| WHAT YOU HAVE TO DO |
Give back the records below exactly, omitting the pictures.

(LISTED ENTRIES begins)

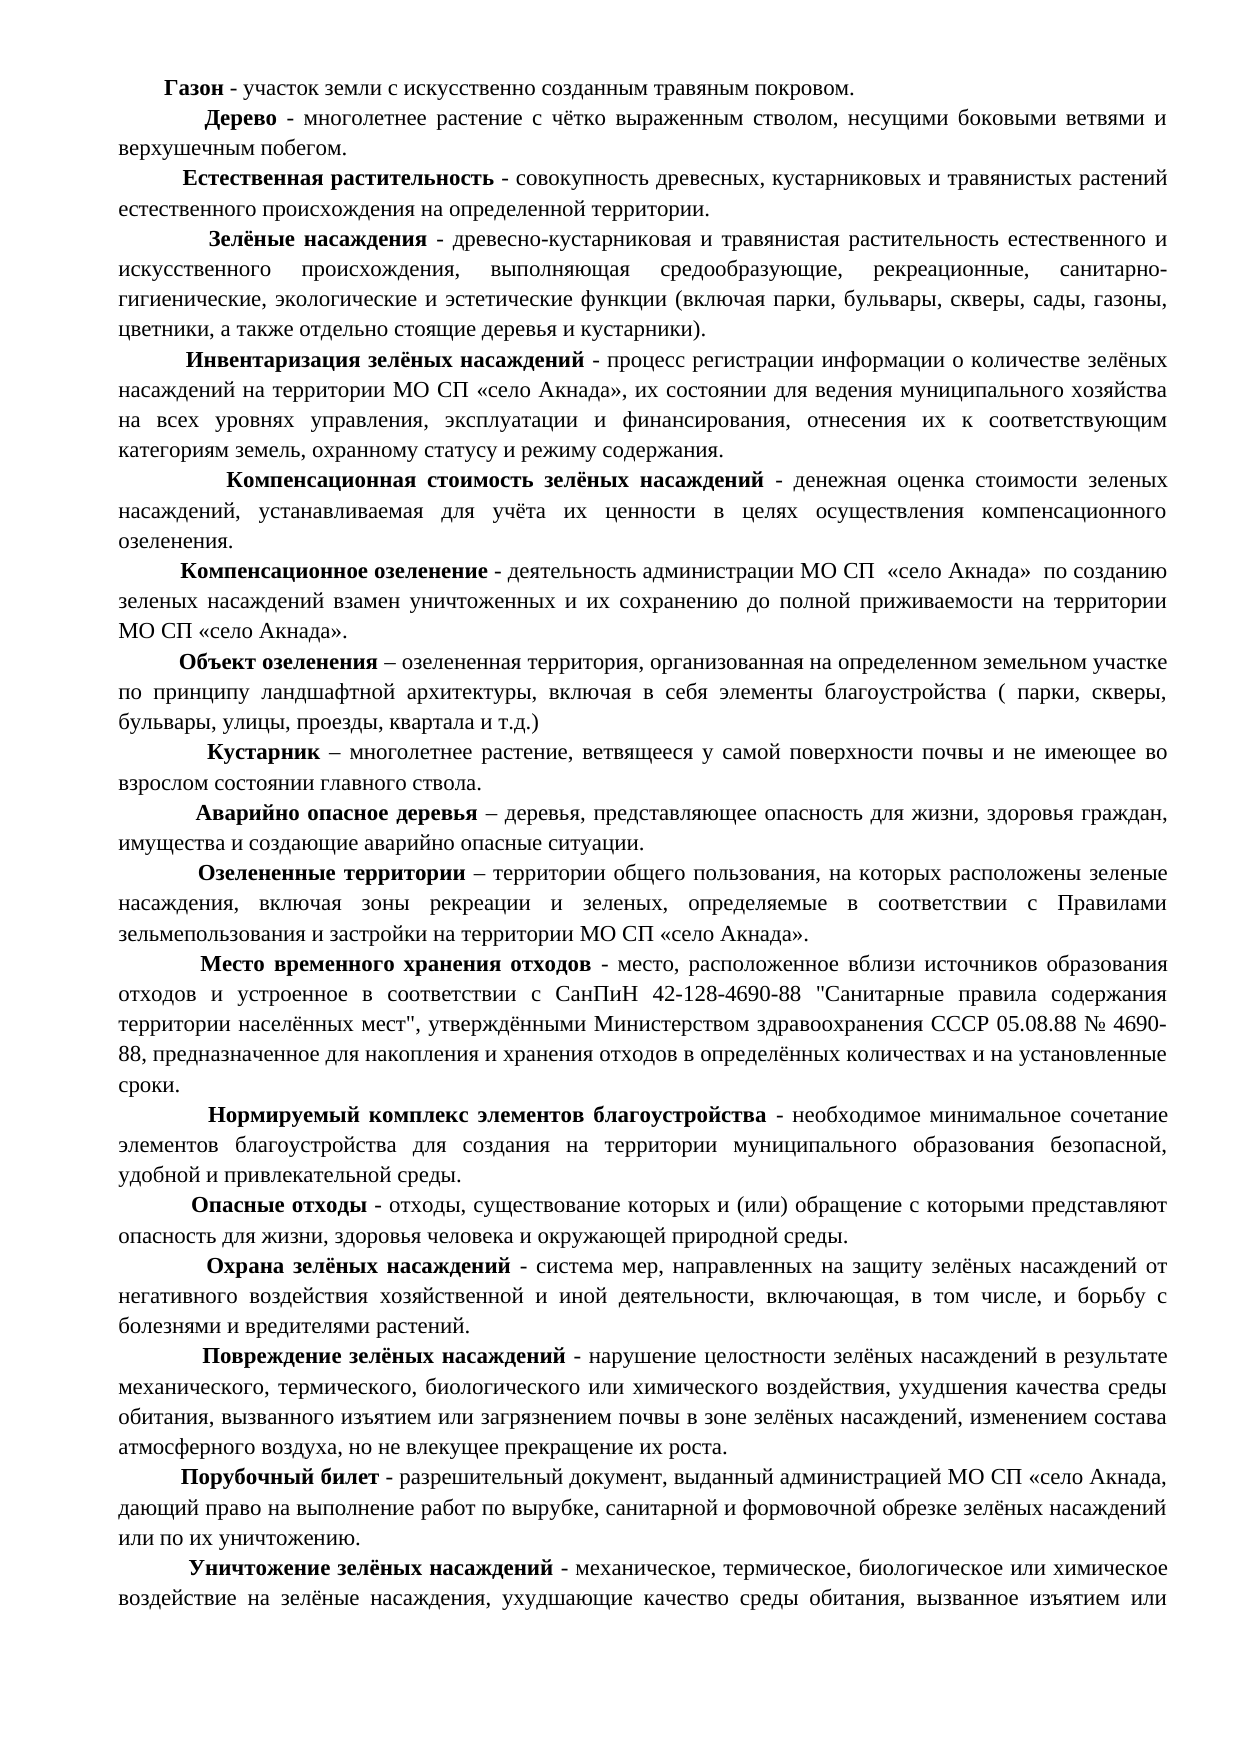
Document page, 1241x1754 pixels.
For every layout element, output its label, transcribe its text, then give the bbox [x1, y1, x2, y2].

text Дерево - многолетнее растение с чётко выраженным стволом, несущими боковыми ветвями и верхушечным побегом. [118, 104, 1169, 161]
text Аварийно опасное деревья – деревья, представляющее опасность для жизни, здоровья граждан, имущества и создающие аварийно опасные ситуации. [118, 799, 1169, 855]
text Компенсационная стоимость зелёных насаждений - денежная оценка стоимости зеленых насаждений, устанавливаемая для учёта их ценности в целях осуществления компенсационного озеленения. [118, 467, 1169, 553]
text Кустарник – многолетнее растение, ветвящееся у самой поверхности почвы и не имеющее во взрослом состоянии главного ствола. [118, 738, 1169, 795]
text Повреждение зелёных насаждений - нарушение целостности зелёных насаждений в результате механического, термического, биологического или химического воздействия, ухудшения качества среды обитания, вызванного изъятием или загрязнением почвы в зоне зелёных насаждений, изменением состава атмосферного воздуха, но не влекущее прекращение их роста. [118, 1343, 1169, 1459]
text Нормируемый комплекс элементов благоустройства - необходимое минимальное сочетание элементов благоустройства для создания на территории муниципального образования безопасной, удобной и привлекательной среды. [118, 1101, 1169, 1188]
text Опасные отходы - отходы, существование которых и (или) обращение с которыми представляют опасность для жизни, здоровья человека и окружающей природной среды. [118, 1192, 1169, 1248]
text Порубочный билет - разрешительный документ, выданный администрацией МО СП «село Акнада, дающий право на выполнение работ по вырубке, санитарной и формовочной обрезке зелёных насаждений или по их уничтожению. [118, 1463, 1169, 1550]
text Озелененные территории – территории общего пользования, на которых расположены зеленые насаждения, включая зоны рекреации и зеленых, определяемые в соответствии с Правилами зельмепользования и застройки на территории МО СП «село Акнада». [118, 859, 1169, 946]
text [118, 1554, 1169, 1611]
text Зелёные насаждения - древесно-кустарниковая и травянистая растительность естественного и искусственного происхождения, выполняющая средообразующие, рекреационные, санитарно-гигиенические, экологические и эстетические функции (включая парки, бульвары, скверы, сады, газоны, цветники, а также отдельно стоящие деревья и кустарники). [118, 225, 1169, 342]
text Объект озеленения – озелененная территория, организованная на определенном земельном участке по принципу ландшафтной архитектуры, включая в себя элементы благоустройства ( парки, скверы, бульвары, улицы, проезды, квартала и т.д.) [118, 648, 1169, 734]
text Компенсационное озеленение - деятельность администрации МО СП «село Акнада» по созданию зеленых насаждений взамен уничтоженных и их сохранению до полной приживаемости на территории МО СП «село Акнада». [118, 557, 1169, 644]
text Газон - участок земли с искусственно созданным травяным покровом. [118, 74, 1169, 100]
text Место временного хранения отходов - место, расположенное вблизи источников образования отходов и устроенное в соответствии с СанПиН 42-128-4690-88 "Санитарные правила содержания территории населённых мест", утверждёнными Министерством здравоохранения СССР 05.08.88 № 4690-88, предназначенное для накопления и хранения отходов в определённых количествах и на установленные сроки. [118, 950, 1169, 1097]
text Инвентаризация зелёных насаждений - процесс регистрации информации о количестве зелёных насаждений на территории МО СП «село Акнада», их состоянии для ведения муниципального хозяйства на всех уровнях управления, эксплуатации и финансирования, отнесения их к соответствующим категориям земель, охранному статусу и режиму содержания. [118, 346, 1169, 463]
text Естественная растительность - совокупность древесных, кустарниковых и травянистых растений естественного происхождения на определенной территории. [118, 164, 1169, 221]
text Охрана зелёных насаждений - система мер, направленных на защиту зелёных насаждений от негативного воздействия хозяйственной и иной деятельности, включающая, в том числе, и борьбу с болезнями и вредителями растений. [118, 1252, 1169, 1339]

(LISTED ENTRIES ends)

| YOUR RESPONSE |
Document page, 1241x1754 pixels.
For every layout element, output its label, transcribe its text, then give the bbox [x1, y1, x2, y2].

text Дерево - многолетнее растение с чётко выраженным стволом, несущими боковыми ветвями и верхушечным побегом. [118, 104, 1169, 161]
text Аварийно опасное деревья – деревья, представляющее опасность для жизни, здоровья граждан, имущества и создающие аварийно опасные ситуации. [118, 799, 1169, 855]
text Компенсационная стоимость зелёных насаждений - денежная оценка стоимости зеленых насаждений, устанавливаемая для учёта их ценности в целях осуществления компенсационного озеленения. [118, 467, 1169, 553]
text Кустарник – многолетнее растение, ветвящееся у самой поверхности почвы и не имеющее во взрослом состоянии главного ствола. [118, 738, 1169, 795]
text Повреждение зелёных насаждений - нарушение целостности зелёных насаждений в результате механического, термического, биологического или химического воздействия, ухудшения качества среды обитания, вызванного изъятием или загрязнением почвы в зоне зелёных насаждений, изменением состава атмосферного воздуха, но не влекущее прекращение их роста. [118, 1343, 1169, 1459]
text Нормируемый комплекс элементов благоустройства - необходимое минимальное сочетание элементов благоустройства для создания на территории муниципального образования безопасной, удобной и привлекательной среды. [118, 1101, 1169, 1188]
text Опасные отходы - отходы, существование которых и (или) обращение с которыми представляют опасность для жизни, здоровья человека и окружающей природной среды. [118, 1192, 1169, 1248]
text Порубочный билет - разрешительный документ, выданный администрацией МО СП «село Акнада, дающий право на выполнение работ по вырубке, санитарной и формовочной обрезке зелёных насаждений или по их уничтожению. [118, 1463, 1169, 1550]
text Озелененные территории – территории общего пользования, на которых расположены зеленые насаждения, включая зоны рекреации и зеленых, определяемые в соответствии с Правилами зельмепользования и застройки на территории МО СП «село Акнада». [118, 859, 1169, 946]
text [118, 1554, 1169, 1611]
text Зелёные насаждения - древесно-кустарниковая и травянистая растительность естественного и искусственного происхождения, выполняющая средообразующие, рекреационные, санитарно-гигиенические, экологические и эстетические функции (включая парки, бульвары, скверы, сады, газоны, цветники, а также отдельно стоящие деревья и кустарники). [118, 225, 1169, 342]
text Объект озеленения – озелененная территория, организованная на определенном земельном участке по принципу ландшафтной архитектуры, включая в себя элементы благоустройства ( парки, скверы, бульвары, улицы, проезды, квартала и т.д.) [118, 648, 1169, 734]
text Компенсационное озеленение - деятельность администрации МО СП «село Акнада» по созданию зеленых насаждений взамен уничтоженных и их сохранению до полной приживаемости на территории МО СП «село Акнада». [118, 557, 1169, 644]
text Газон - участок земли с искусственно созданным травяным покровом. [118, 74, 1169, 100]
text Место временного хранения отходов - место, расположенное вблизи источников образования отходов и устроенное в соответствии с СанПиН 42-128-4690-88 "Санитарные правила содержания территории населённых мест", утверждёнными Министерством здравоохранения СССР 05.08.88 № 4690-88, предназначенное для накопления и хранения отходов в определённых количествах и на установленные сроки. [118, 950, 1169, 1097]
text Инвентаризация зелёных насаждений - процесс регистрации информации о количестве зелёных насаждений на территории МО СП «село Акнада», их состоянии для ведения муниципального хозяйства на всех уровнях управления, эксплуатации и финансирования, отнесения их к соответствующим категориям земель, охранному статусу и режиму содержания. [118, 346, 1169, 463]
text Естественная растительность - совокупность древесных, кустарниковых и травянистых растений естественного происхождения на определенной территории. [118, 164, 1169, 221]
text Охрана зелёных насаждений - система мер, направленных на защиту зелёных насаждений от негативного воздействия хозяйственной и иной деятельности, включающая, в том числе, и борьбу с болезнями и вредителями растений. [118, 1252, 1169, 1339]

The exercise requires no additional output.